*Saved entries*:

╔══

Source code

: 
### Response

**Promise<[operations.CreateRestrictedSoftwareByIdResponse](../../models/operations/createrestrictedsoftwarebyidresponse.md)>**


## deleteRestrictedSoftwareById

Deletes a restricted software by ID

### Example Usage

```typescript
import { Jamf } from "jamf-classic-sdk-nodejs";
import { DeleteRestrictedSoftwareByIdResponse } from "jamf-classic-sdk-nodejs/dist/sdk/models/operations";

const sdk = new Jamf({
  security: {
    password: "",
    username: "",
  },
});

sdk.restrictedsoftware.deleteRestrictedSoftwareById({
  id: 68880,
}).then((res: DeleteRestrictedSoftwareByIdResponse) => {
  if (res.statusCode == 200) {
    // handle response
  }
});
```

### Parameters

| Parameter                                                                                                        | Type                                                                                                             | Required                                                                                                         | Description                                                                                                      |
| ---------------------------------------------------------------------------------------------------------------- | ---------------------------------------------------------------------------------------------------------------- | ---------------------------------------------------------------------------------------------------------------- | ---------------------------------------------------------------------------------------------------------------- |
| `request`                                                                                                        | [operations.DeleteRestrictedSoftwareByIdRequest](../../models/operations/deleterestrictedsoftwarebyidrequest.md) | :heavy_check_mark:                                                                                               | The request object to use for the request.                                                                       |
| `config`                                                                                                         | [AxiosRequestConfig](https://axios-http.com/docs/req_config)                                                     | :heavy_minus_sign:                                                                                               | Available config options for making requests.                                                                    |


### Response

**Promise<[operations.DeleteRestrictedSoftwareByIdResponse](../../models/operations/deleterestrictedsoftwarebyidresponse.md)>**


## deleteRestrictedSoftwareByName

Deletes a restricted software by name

╚══

*Problem*:
Each entry is to be output exactly as it was written.

*Answer area*:
Source code

: 
### Response

**Promise<[operations.CreateRestrictedSoftwareByIdResponse](../../models/operations/createrestrictedsoftwarebyidresponse.md)>**


## deleteRestrictedSoftwareById

Deletes a restricted software by ID

### Example Usage

```typescript
import { Jamf } from "jamf-classic-sdk-nodejs";
import { DeleteRestrictedSoftwareByIdResponse } from "jamf-classic-sdk-nodejs/dist/sdk/models/operations";

const sdk = new Jamf({
  security: {
    password: "",
    username: "",
  },
});

sdk.restrictedsoftware.deleteRestrictedSoftwareById({
  id: 68880,
}).then((res: DeleteRestrictedSoftwareByIdResponse) => {
  if (res.statusCode == 200) {
    // handle response
  }
});
```

### Parameters

| Parameter                                                                                                        | Type                                                                                                             | Required                                                                                                         | Description                                                                                                      |
| ---------------------------------------------------------------------------------------------------------------- | ---------------------------------------------------------------------------------------------------------------- | ---------------------------------------------------------------------------------------------------------------- | ---------------------------------------------------------------------------------------------------------------- |
| `request`                                                                                                        | [operations.DeleteRestrictedSoftwareByIdRequest](../../models/operations/deleterestrictedsoftwarebyidrequest.md) | :heavy_check_mark:                                                                                               | The request object to use for the request.                                                                       |
| `config`                                                                                                         | [AxiosRequestConfig](https://axios-http.com/docs/req_config)                                                     | :heavy_minus_sign:                                                                                               | Available config options for making requests.                                                                    |


### Response

**Promise<[operations.DeleteRestrictedSoftwareByIdResponse](../../models/operations/deleterestrictedsoftwarebyidresponse.md)>**


## deleteRestrictedSoftwareByName

Deletes a restricted software by name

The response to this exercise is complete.